I had a quick look at that guide and it's looks pretty good. It's a good base to start at least and then you can monitor memory/cpu to make sure at peak time you don't overcommit.
With lots of concurrent connections, sessions are going to be one of your pain points, especially on NFS. I not Redis, also try memcached but we moved from memcached to Redis at 3.5. Also check these instructions or similar to make sure you're on NFSv4 in your fstab file https://help.ubuntu.com/community/NFSv4Howto
Lots of database connections when seen at periods of slow downs are normally not DB related. For example a slow process, disk issue, overloaded web servers etc all will mean there are more and more requests coming in but none getting released once they finish.
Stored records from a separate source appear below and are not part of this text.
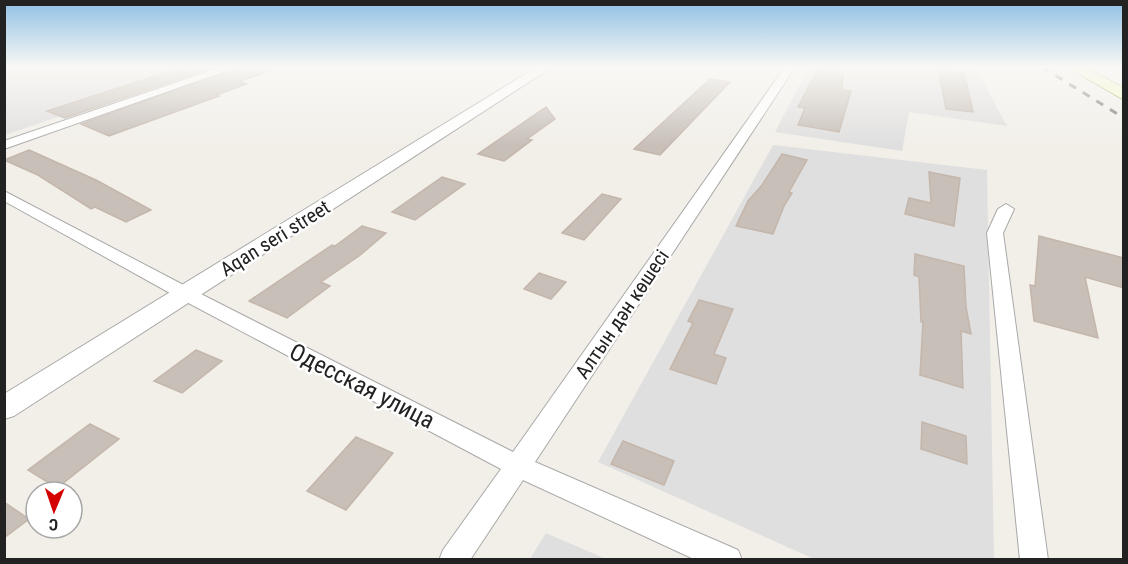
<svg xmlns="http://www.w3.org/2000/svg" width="1128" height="564" font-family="'Roboto Condensed',sans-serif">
  <rect width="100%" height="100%" fill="#f2efe9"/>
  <g fill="#e0dfdf">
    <path d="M 5,67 L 203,67 L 5,135 Z"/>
    <path d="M 809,67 L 975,67 L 1007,126 L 909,112 L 902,151 L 775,132 Z"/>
    <path d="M 773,145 L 987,170 L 994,559 L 814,559 L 598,462 Z"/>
    <path d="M 546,533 L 606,559 L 530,559 Z"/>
  </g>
  <g fill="#c7bfb8" stroke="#c4b6ab" stroke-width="1.5">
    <path d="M 183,67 L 215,67 L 65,118 L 47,111 Z"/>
    <path d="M 239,67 L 272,67 L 272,70 L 238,82 L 247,84 L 216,95 L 219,96 L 109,136 L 81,124 Z"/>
    <path d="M 819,67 L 843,67 L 842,90 L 851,91 L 839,132 L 798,125 L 805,108 L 798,107 Z"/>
    <path d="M 938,68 L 964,72 L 973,112 L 946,109 Z"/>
    <path d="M 710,79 L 730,82 L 660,155 L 634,149 Z"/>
    <path d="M 546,107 L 555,119 L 527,139 L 532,140 L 504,161 L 478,154 Z"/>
    <path d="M 29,150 L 96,180 L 151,210 L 126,222 L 95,207 L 91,209 L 38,175 L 4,160 Z"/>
    <path d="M 782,154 L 807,160 L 789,192 L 792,193 L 784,206 L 773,234 L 736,226 L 748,201 L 762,185 Z"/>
    <path d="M 929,172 L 960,178 L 954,226 L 905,214 L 909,198 L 931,203 Z"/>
    <path d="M 442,177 L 465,184 L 415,220 L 392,212 Z"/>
    <path d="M 602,194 L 621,199 L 584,240 L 562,233 Z"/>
    <path d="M 362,226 L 386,233 L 359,256 L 321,282 L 330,286 L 287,318 L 249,301 L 332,245 L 335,246 Z"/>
    <path d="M 1039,236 L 1124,258 L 1124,288 L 1085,277 L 1098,338 L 1034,321 L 1030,285 L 1035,286 Z"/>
    <path d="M 915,254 L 964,266 L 966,307 L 971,334 L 961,331 L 963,388 L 920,375 L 923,322 L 921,322 L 919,277 L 914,275 Z"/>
    <path d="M 539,273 L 566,282 L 551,299 L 524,289 Z"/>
    <path d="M 699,300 L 733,309 L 714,354 L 726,358 L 716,384 L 670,369 L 693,323 L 688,321 Z"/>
    <path d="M 196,350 L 222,361 L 182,393 L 154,381 Z"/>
    <path d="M 922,422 L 966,436 L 967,464 L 921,449 Z"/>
    <path d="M 90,424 L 119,439 L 57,488 L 28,470 Z"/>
    <path d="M 356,437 L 393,453 L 346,510 L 307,491 Z"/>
    <path d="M 623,441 L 674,461 L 664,485 L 611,464 Z"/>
    <path d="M 4,502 L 29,519 L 4,538 Z"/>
  </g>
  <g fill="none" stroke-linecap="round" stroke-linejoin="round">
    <g stroke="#a9a9a9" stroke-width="2">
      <g id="minor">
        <path d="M 222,67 L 237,67 L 4,149 L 4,141 Z"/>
        <path d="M 785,67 L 795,67 L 535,462 L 738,550 L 742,560 L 696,560 L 523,480 L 470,560 L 439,560 L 443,550 L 501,469 L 179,298 L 4,201 L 4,191 L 193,290 L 513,452 Z"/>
        <path d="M 1006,204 L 1014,209 L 1003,233 L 1048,560 L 1020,560 L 987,233 L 998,209 Z"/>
      </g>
    </g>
    <g stroke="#a9a9a9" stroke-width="2">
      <path id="tertiary" d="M 537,67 L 552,67 L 14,416 L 4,419 L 4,394 Z"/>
    </g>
    <g stroke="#707d05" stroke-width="1">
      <path id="secondary" d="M 1067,67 L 1085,67 L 1124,88 L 1124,100 Z"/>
    </g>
    <use href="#minor" fill="#fff" fill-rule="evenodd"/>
    <use href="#tertiary" fill="#fff" fill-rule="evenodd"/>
    <use href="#secondary" fill="#f7fabf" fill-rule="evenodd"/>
    <path stroke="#707070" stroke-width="3" stroke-dasharray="8 8" stroke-linecap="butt" d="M 1042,67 L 1124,118"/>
  </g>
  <linearGradient id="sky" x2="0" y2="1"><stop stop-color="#8fc0e4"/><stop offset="0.46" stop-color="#f9f8f5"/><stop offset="1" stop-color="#f9f8f5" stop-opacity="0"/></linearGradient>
  <rect width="1128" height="146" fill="url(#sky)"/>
  <g text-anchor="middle" stroke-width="5" stroke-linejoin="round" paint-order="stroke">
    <g font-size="20" fill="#222" stroke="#fff">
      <text transform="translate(275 238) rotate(-32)" y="7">Aqan seri street</text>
      <text transform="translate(622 314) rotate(-56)" y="7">Алтын дән көшесі</text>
    </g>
    <g font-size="24" fill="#222" stroke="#fff">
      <text transform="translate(362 386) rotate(27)" y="8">Одесская улица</text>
    </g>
  </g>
  <rect width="1128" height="564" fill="none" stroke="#222222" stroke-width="12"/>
  <g transform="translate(54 510) rotate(182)"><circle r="28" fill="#ffffff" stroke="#a7a7a7" stroke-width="1.5"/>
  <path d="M0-4.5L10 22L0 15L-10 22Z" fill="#d40000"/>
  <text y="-9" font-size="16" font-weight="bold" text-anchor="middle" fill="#222222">С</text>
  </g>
</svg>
This then builds up requests on the DB server and may overload that too.
I did all this process of configuring the cache by the end of the page to choose the application and session cache, however, after that I can understand that redis is working?
How could I confirm that the MUC cache worked?
I attach the image with the final part configured.
I deleted the config file and configured it again, however, I can't identify who is using redis.
If by chance you should show it at: redismuccentral Redis = 1 for storage mapping, it is zero in my printout, maybe something from the version, could you confirm how it looks in storage mapping?
I also think that it may be the sessions that end up doing this to keep connections stuck and look like the database, let's see if I manage to put the redis should minimize.
On the NFS4 attached an image I believe it is ok see with nfs4.
You could also try to turn on debugging and performance info to see if that shows you any extra information as well.
When we have mapped all the Application caches when no cache is present to Redis, it also shows as 0 mappings as that would be individual mappings. In this scenario, with 0 mappings mapped, it will default to Redis rather than file caching.
The Session cache inside MUC is not for PHP sessions / log in persistence, it's a separate Moodle MUC cache that is only used for that session.
There was a forum post not that long ago about issues with having the MUC Session and Application caches together on the same Redis instance, but I can't remember which one. In your case you most likely won't need the MUC Session cache until you get to Moodle 3.9 when Read Only Sessions becomes available.
The NFS config also looks good. If that's only used for the Moodle data dir then you should be fine.
I don't really know how to do any more testing for PHP sessions in the config.php file, unless you see if running another Redis instance works, or if running one locally also works. If you get it working, it should be a good performance improvement.
When the MUC Cache is working will the $CFG->cachedir folder no longer be used?
Because from what I understand the ideal is to let write to disk just file right?
I will try to put PHP sessions on redis again.